Give again, unaltered, the lines of the listing below that run from the line having "analysis of benign" through the line having "power microscopy micrograph".

Data for analysis:
------------------------------------------------------------------------

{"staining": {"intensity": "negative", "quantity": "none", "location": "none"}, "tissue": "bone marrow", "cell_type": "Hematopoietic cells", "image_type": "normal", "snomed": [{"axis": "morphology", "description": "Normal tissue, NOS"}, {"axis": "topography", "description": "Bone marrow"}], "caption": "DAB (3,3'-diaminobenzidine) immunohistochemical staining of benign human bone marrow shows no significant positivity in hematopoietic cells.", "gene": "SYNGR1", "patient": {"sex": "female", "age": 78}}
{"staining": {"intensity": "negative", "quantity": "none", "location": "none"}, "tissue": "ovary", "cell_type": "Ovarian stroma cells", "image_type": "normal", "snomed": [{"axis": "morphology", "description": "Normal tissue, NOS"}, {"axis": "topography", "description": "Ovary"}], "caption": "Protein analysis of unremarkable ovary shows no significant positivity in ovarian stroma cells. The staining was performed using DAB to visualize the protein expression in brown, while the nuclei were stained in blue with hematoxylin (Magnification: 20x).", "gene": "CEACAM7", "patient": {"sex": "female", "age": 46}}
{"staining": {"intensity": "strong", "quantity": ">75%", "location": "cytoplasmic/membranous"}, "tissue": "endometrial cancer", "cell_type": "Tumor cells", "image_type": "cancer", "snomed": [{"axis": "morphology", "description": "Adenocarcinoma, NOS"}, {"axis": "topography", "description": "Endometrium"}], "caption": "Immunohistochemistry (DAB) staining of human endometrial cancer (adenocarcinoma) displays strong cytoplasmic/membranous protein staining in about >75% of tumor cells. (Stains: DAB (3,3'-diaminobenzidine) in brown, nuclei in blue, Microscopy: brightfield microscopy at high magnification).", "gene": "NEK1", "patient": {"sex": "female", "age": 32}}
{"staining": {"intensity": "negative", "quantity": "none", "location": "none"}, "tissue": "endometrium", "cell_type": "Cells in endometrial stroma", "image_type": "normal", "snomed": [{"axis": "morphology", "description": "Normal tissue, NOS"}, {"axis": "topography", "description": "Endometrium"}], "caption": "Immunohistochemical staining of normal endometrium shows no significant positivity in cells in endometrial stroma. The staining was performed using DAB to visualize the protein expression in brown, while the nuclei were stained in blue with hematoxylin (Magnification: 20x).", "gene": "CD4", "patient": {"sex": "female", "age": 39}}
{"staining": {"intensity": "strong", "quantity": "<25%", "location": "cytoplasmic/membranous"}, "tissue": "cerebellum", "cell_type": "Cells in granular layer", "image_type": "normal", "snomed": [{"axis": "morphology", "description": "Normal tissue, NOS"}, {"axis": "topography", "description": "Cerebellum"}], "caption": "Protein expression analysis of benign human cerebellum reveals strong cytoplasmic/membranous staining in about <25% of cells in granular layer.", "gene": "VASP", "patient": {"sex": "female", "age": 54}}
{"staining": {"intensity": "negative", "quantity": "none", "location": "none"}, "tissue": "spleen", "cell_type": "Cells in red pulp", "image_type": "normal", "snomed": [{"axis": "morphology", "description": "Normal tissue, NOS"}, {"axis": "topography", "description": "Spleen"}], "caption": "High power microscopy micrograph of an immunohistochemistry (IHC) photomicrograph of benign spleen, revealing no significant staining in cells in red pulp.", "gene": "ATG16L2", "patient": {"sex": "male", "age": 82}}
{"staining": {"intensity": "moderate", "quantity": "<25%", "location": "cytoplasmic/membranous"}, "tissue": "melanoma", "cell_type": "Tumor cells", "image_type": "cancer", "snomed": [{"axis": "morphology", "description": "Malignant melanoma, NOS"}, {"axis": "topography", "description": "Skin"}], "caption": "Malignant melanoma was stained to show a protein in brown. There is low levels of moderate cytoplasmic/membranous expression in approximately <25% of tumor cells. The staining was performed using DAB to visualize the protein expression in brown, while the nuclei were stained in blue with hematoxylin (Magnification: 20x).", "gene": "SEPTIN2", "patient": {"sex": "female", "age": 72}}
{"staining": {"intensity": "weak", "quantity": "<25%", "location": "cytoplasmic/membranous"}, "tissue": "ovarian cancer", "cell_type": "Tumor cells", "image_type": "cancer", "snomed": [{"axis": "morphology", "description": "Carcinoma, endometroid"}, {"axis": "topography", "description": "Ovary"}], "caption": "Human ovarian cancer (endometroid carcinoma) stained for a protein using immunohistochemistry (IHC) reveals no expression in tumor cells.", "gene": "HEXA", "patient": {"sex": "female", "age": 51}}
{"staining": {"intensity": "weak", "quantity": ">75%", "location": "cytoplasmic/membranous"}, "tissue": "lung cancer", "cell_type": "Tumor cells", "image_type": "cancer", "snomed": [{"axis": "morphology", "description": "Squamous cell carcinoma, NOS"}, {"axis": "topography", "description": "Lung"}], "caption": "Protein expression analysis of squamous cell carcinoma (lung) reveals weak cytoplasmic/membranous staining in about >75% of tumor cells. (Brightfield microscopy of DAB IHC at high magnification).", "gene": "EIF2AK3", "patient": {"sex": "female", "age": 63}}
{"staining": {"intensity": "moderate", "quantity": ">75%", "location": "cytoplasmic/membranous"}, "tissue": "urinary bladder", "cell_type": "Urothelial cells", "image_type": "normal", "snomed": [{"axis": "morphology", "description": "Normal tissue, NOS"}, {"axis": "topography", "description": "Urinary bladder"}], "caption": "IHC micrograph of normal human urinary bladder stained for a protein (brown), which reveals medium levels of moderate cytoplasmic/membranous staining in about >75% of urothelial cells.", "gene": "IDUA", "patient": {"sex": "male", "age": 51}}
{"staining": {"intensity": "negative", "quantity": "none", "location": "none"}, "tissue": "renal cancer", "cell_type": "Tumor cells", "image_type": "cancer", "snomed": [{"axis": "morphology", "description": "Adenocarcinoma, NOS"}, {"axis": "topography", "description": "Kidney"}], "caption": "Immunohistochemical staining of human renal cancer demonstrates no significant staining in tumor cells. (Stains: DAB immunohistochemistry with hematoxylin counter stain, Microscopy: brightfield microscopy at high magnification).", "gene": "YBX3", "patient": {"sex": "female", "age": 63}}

------------------------------------------------------------------------

Response box:
{"staining": {"intensity": "strong", "quantity": "<25%", "location": "cytoplasmic/membranous"}, "tissue": "cerebellum", "cell_type": "Cells in granular layer", "image_type": "normal", "snomed": [{"axis": "morphology", "description": "Normal tissue, NOS"}, {"axis": "topography", "description": "Cerebellum"}], "caption": "Protein expression analysis of benign human cerebellum reveals strong cytoplasmic/membranous staining in about <25% of cells in granular layer.", "gene": "VASP", "patient": {"sex": "female", "age": 54}}
{"staining": {"intensity": "negative", "quantity": "none", "location": "none"}, "tissue": "spleen", "cell_type": "Cells in red pulp", "image_type": "normal", "snomed": [{"axis": "morphology", "description": "Normal tissue, NOS"}, {"axis": "topography", "description": "Spleen"}], "caption": "High power microscopy micrograph of an immunohistochemistry (IHC) photomicrograph of benign spleen, revealing no significant staining in cells in red pulp.", "gene": "ATG16L2", "patient": {"sex": "male", "age": 82}}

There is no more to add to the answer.